Restate each of the lines given below, word for word.
** Opening Entries supplied block **
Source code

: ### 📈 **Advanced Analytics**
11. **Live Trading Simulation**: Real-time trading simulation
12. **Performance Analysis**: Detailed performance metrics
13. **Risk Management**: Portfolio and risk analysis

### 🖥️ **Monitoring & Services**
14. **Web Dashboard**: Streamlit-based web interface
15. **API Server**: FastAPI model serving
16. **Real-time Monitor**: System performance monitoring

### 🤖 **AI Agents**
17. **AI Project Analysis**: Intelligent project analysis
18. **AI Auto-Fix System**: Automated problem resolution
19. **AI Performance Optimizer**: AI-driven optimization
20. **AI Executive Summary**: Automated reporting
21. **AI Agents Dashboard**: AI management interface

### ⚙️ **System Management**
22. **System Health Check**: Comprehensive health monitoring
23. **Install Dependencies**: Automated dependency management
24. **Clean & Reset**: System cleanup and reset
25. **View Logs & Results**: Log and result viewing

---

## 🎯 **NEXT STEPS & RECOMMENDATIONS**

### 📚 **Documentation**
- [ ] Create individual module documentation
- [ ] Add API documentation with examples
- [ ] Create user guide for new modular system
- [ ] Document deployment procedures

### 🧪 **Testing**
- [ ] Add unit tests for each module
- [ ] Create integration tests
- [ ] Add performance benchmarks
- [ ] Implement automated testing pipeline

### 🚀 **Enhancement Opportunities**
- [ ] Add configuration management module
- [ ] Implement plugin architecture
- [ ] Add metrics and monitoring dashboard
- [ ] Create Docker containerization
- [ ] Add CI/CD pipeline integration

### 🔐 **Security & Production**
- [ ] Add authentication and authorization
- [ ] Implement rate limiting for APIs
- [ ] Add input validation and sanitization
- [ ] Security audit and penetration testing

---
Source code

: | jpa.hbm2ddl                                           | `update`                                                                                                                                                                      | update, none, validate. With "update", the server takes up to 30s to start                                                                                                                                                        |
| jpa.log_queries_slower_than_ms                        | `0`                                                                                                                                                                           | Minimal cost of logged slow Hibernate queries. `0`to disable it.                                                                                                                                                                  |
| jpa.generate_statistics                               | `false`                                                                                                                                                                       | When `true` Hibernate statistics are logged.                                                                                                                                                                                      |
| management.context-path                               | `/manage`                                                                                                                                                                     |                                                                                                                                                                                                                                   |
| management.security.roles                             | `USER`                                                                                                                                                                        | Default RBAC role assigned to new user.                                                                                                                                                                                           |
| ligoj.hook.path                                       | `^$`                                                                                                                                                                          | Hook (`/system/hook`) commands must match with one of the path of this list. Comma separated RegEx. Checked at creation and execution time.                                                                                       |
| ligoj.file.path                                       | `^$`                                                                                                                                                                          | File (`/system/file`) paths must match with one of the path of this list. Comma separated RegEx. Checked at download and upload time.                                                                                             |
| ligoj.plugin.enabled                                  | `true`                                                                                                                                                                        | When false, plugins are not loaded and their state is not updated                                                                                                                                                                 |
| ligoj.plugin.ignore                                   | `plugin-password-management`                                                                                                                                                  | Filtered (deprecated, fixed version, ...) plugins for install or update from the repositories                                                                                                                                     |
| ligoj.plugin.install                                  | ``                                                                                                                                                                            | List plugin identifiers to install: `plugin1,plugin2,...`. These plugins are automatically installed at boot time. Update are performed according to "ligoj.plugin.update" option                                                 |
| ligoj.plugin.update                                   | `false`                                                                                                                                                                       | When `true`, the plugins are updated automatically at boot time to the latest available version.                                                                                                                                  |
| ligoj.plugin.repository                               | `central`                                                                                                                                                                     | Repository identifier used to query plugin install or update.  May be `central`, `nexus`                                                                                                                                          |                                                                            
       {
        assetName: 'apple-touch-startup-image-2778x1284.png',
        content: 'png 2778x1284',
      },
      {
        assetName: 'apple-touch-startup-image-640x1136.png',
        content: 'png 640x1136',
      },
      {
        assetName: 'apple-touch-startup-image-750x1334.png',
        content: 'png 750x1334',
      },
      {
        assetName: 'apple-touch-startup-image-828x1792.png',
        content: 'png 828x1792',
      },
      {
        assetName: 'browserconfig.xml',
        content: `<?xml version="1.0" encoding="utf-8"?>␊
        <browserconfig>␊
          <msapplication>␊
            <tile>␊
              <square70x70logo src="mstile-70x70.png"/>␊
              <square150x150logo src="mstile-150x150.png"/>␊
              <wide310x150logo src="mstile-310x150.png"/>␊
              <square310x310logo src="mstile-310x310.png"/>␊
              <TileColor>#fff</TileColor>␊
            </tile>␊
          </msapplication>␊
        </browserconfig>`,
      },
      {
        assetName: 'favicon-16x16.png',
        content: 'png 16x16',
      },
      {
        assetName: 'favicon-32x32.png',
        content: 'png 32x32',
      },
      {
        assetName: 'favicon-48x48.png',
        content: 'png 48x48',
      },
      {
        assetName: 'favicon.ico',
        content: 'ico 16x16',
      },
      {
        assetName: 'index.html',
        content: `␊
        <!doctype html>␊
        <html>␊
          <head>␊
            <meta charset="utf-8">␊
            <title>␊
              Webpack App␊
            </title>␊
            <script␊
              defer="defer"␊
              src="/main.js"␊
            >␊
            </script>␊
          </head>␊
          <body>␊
** Closing Entries supplied block **
Output of the exercise:
Source code

: ### 📈 **Advanced Analytics**
11. **Live Trading Simulation**: Real-time trading simulation
12. **Performance Analysis**: Detailed performance metrics
13. **Risk Management**: Portfolio and risk analysis

### 🖥️ **Monitoring & Services**
14. **Web Dashboard**: Streamlit-based web interface
15. **API Server**: FastAPI model serving
16. **Real-time Monitor**: System performance monitoring

### 🤖 **AI Agents**
17. **AI Project Analysis**: Intelligent project analysis
18. **AI Auto-Fix System**: Automated problem resolution
19. **AI Performance Optimizer**: AI-driven optimization
20. **AI Executive Summary**: Automated reporting
21. **AI Agents Dashboard**: AI management interface

### ⚙️ **System Management**
22. **System Health Check**: Comprehensive health monitoring
23. **Install Dependencies**: Automated dependency management
24. **Clean & Reset**: System cleanup and reset
25. **View Logs & Results**: Log and result viewing

---

## 🎯 **NEXT STEPS & RECOMMENDATIONS**

### 📚 **Documentation**
- [ ] Create individual module documentation
- [ ] Add API documentation with examples
- [ ] Create user guide for new modular system
- [ ] Document deployment procedures

### 🧪 **Testing**
- [ ] Add unit tests for each module
- [ ] Create integration tests
- [ ] Add performance benchmarks
- [ ] Implement automated testing pipeline

### 🚀 **Enhancement Opportunities**
- [ ] Add configuration management module
- [ ] Implement plugin architecture
- [ ] Add metrics and monitoring dashboard
- [ ] Create Docker containerization
- [ ] Add CI/CD pipeline integration

### 🔐 **Security & Production**
- [ ] Add authentication and authorization
- [ ] Implement rate limiting for APIs
- [ ] Add input validation and sanitization
- [ ] Security audit and penetration testing

---
Source code

: | jpa.hbm2ddl                                           | `update`                                                                                                                                                                      | update, none, validate. With "update", the server takes up to 30s to start                                                                                                                                                        |
| jpa.log_queries_slower_than_ms                        | `0`                                                                                                                                                                           | Minimal cost of logged slow Hibernate queries. `0`to disable it.                                                                                                                                                                  |
| jpa.generate_statistics                               | `false`                                                                                                                                                                       | When `true` Hibernate statistics are logged.                                                                                                                                                                                      |
| management.context-path                               | `/manage`                                                                                                                                                                     |                                                                                                                                                                                                                                   |
| management.security.roles                             | `USER`                                                                                                                                                                        | Default RBAC role assigned to new user.                                                                                                                                                                                           |
| ligoj.hook.path                                       | `^$`                                                                                                                                                                          | Hook (`/system/hook`) commands must match with one of the path of this list. Comma separated RegEx. Checked at creation and execution time.                                                                                       |
| ligoj.file.path                                       | `^$`                                                                                                                                                                          | File (`/system/file`) paths must match with one of the path of this list. Comma separated RegEx. Checked at download and upload time.                                                                                             |
| ligoj.plugin.enabled                                  | `true`                                                                                                                                                                        | When false, plugins are not loaded and their state is not updated                                                                                                                                                                 |
| ligoj.plugin.ignore                                   | `plugin-password-management`                                                                                                                                                  | Filtered (deprecated, fixed version, ...) plugins for install or update from the repositories                                                                                                                                     |
| ligoj.plugin.install                                  | ``                                                                                                                                                                            | List plugin identifiers to install: `plugin1,plugin2,...`. These plugins are automatically installed at boot time. Update are performed according to "ligoj.plugin.update" option                                                 |
| ligoj.plugin.update                                   | `false`                                                                                                                                                                       | When `true`, the plugins are updated automatically at boot time to the latest available version.                                                                                                                                  |
| ligoj.plugin.repository                               | `central`                                                                                                                                                                     | Repository identifier used to query plugin install or update.  May be `central`, `nexus`                                                                                                                                          |                                                                            
       {
        assetName: 'apple-touch-startup-image-2778x1284.png',
        content: 'png 2778x1284',
      },
      {
        assetName: 'apple-touch-startup-image-640x1136.png',
        content: 'png 640x1136',
      },
      {
        assetName: 'apple-touch-startup-image-750x1334.png',
        content: 'png 750x1334',
      },
      {
        assetName: 'apple-touch-startup-image-828x1792.png',
        content: 'png 828x1792',
      },
      {
        assetName: 'browserconfig.xml',
        content: `<?xml version="1.0" encoding="utf-8"?>␊
        <browserconfig>␊
          <msapplication>␊
            <tile>␊
              <square70x70logo src="mstile-70x70.png"/>␊
              <square150x150logo src="mstile-150x150.png"/>␊
              <wide310x150logo src="mstile-310x150.png"/>␊
              <square310x310logo src="mstile-310x310.png"/>␊
              <TileColor>#fff</TileColor>␊
            </tile>␊
          </msapplication>␊
        </browserconfig>`,
      },
      {
        assetName: 'favicon-16x16.png',
        content: 'png 16x16',
      },
      {
        assetName: 'favicon-32x32.png',
        content: 'png 32x32',
      },
      {
        assetName: 'favicon-48x48.png',
        content: 'png 48x48',
      },
      {
        assetName: 'favicon.ico',
        content: 'ico 16x16',
      },
      {
        assetName: 'index.html',
        content: `␊
        <!doctype html>␊
        <html>␊
          <head>␊
            <meta charset="utf-8">␊
            <title>␊
              Webpack App␊
            </title>␊
            <script␊
              defer="defer"␊
              src="/main.js"␊
            >␊
            </script>␊
          </head>␊
          <body>␊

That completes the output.